Rocksteady’s carefully straddled the line between accessibility and fan service, presenting an almost-complete who’s who of Batman villains – Batman’s no killing policy and the ending leave the possibility for sequels open, of course – with hundreds of nods to famous characters and events in Batman’s past to be found, mainly through the Riddler’s challenges. I’m a bit of a Batman fan and I don’t recall anything that will cause the fanboys to lose too much sleep through the developer taking liberties, and there are a few elements that I know are drawn from the comics but drew confused rolled eyes from laymen who assumed that it was Rocksteady fabricating things.

Coming at the game late on, I’d heard about the saggy portion as the game approached its climax, but I didn’t find it problematic at all. The game moves at a fantastic pace, bringing in new areas and gameplay elements constantly, doing a superb job of giving you new and interesting things to do.

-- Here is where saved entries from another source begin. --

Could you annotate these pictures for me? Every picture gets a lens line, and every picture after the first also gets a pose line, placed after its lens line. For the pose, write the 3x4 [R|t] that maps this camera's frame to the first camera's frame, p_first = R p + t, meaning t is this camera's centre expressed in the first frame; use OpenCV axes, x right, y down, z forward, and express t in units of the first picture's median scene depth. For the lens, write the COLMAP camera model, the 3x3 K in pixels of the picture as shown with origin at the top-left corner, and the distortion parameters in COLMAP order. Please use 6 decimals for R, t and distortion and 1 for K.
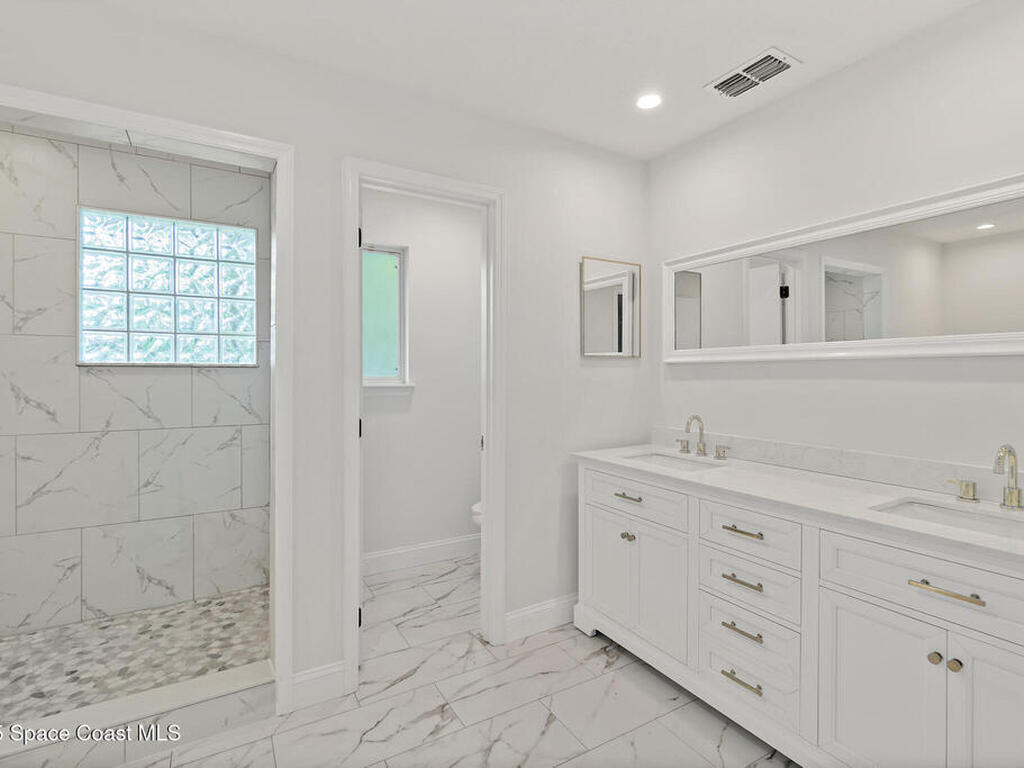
lens RADIAL K [[498.1, 0, 506.2], [0, 498.1, 377.8], [0, 0, 1]] dist [-0.002805, 0.000908]
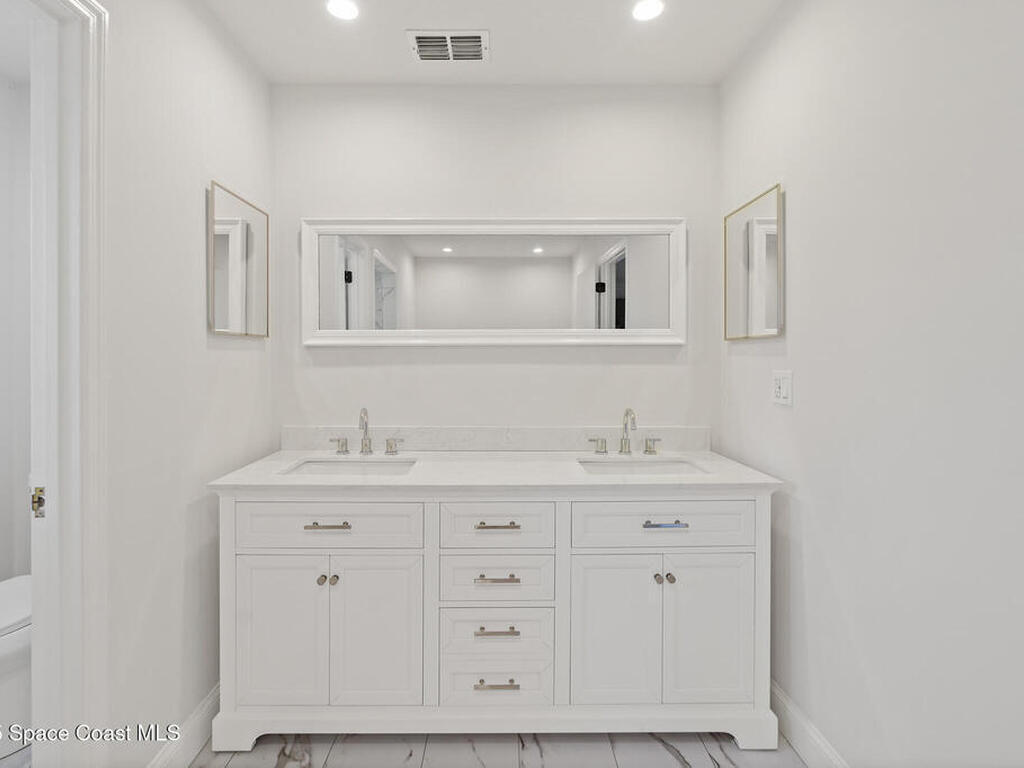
lens RADIAL K [[488.5, 0, 509.7], [0, 488.5, 360.7], [0, 0, 1]] dist [-0.002724, 0.000264]
pose [[0.505524, -0.007457, 0.862780, -0.211069], [0.009792, 0.999948, 0.002905, -0.004691], [-0.862757, 0.006980, 0.505571, 0.350254]]
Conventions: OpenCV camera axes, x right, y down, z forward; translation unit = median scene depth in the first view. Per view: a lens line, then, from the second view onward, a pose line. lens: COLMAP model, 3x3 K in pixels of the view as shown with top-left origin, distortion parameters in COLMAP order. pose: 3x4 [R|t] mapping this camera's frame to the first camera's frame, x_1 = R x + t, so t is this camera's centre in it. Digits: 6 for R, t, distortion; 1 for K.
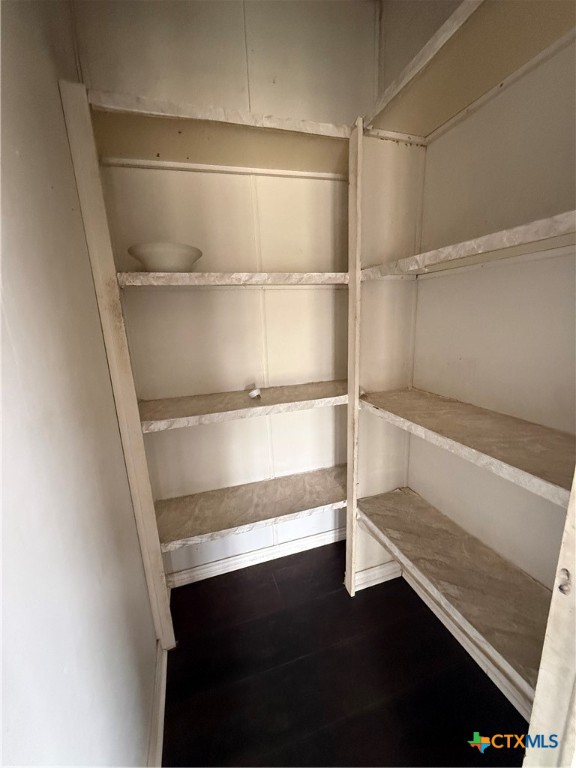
lens RADIAL K [[308.4, 0, 288.0], [0, 308.4, 384.0], [0, 0, 1]] dist [0.000841, 0.000047]
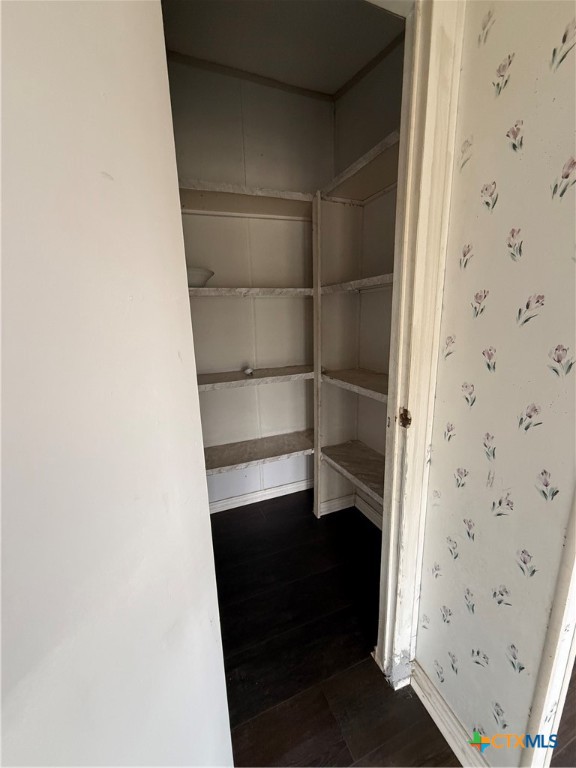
lens RADIAL K [[308.4, 0, 288.0], [0, 308.4, 384.0], [0, 0, 1]] dist [0.000841, 0.000047]
pose [[0.997022, -0.004825, 0.076969, -0.038095], [0.005116, 0.999981, -0.003575, 0.096476], [-0.076951, 0.003958, 0.997027, -0.433317]]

A list of gadgets and new moves meant that stealthy confrontations with multiple enemies was something I looked forward to, because the game does a stunning job of making you feel like Batman, using your skills to isolate an enemy and take him down silently as his friends are made ever more anxious and jumpy – look at the scene in Batman Begins when he clears a room of thugs by darting around and hiding in the rafters and imagine how badass it feels to do it yourself.

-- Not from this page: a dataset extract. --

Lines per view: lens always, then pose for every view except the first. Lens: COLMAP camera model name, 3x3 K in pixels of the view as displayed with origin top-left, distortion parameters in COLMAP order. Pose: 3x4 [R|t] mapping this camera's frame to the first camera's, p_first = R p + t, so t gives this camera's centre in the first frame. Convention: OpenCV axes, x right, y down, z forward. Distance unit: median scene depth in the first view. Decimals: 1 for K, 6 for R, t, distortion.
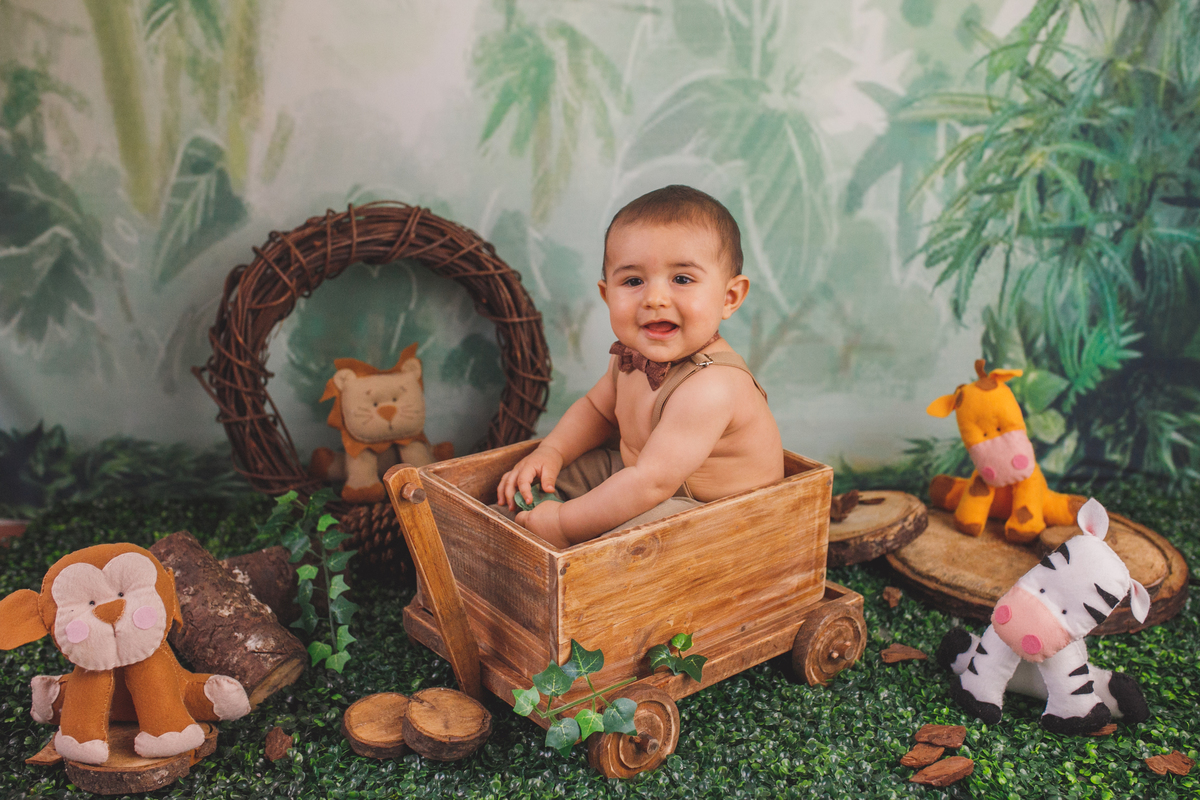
lens RADIAL K [[1196.2, 0, 627.2], [0, 1196.2, 384.6], [0, 0, 1]] dist [-0.033314, 0.000000]
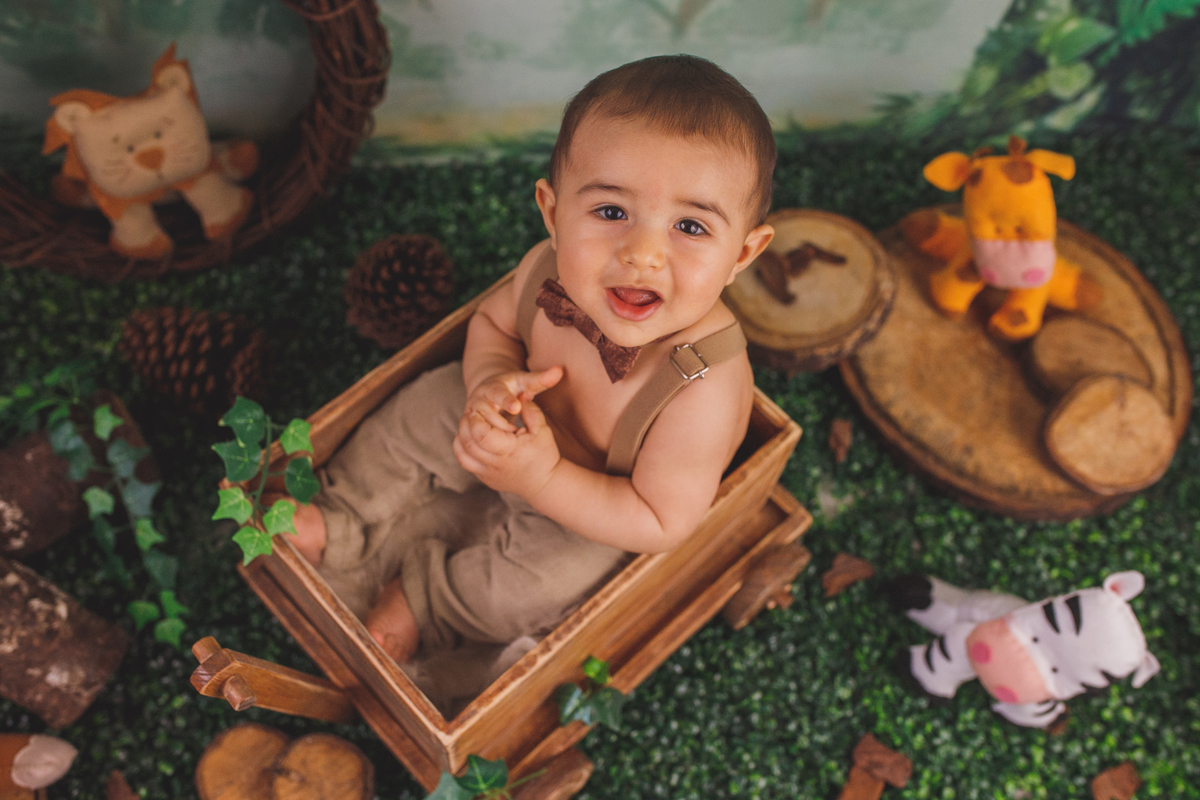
lens RADIAL K [[1196.2, 0, 609.6], [0, 1196.2, 405.5], [0, 0, 1]] dist [-0.033314, 0.000000]
pose [[0.994418, -0.038461, 0.098249, -0.013110], [-0.041935, 0.710407, 0.702541, -0.347716], [-0.096817, -0.702739, 0.704829, 0.384748]]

And the aforementioned all-star cast of the Dark Knight’s nemeses is certainly done justice. Only a couple really strike me as feeling like your typical boss battles, and the rest are of extremely high quality. Without spoiling anything, the encounters with Scarecrow are stunningly well done, and I have high hopes that he’ll be back in the next one.

I heartily recommend this game. It’s running high in my provisional GOTY list and while it’ll do well to top the one to beat, it’s definitely one of this year’s best adventures.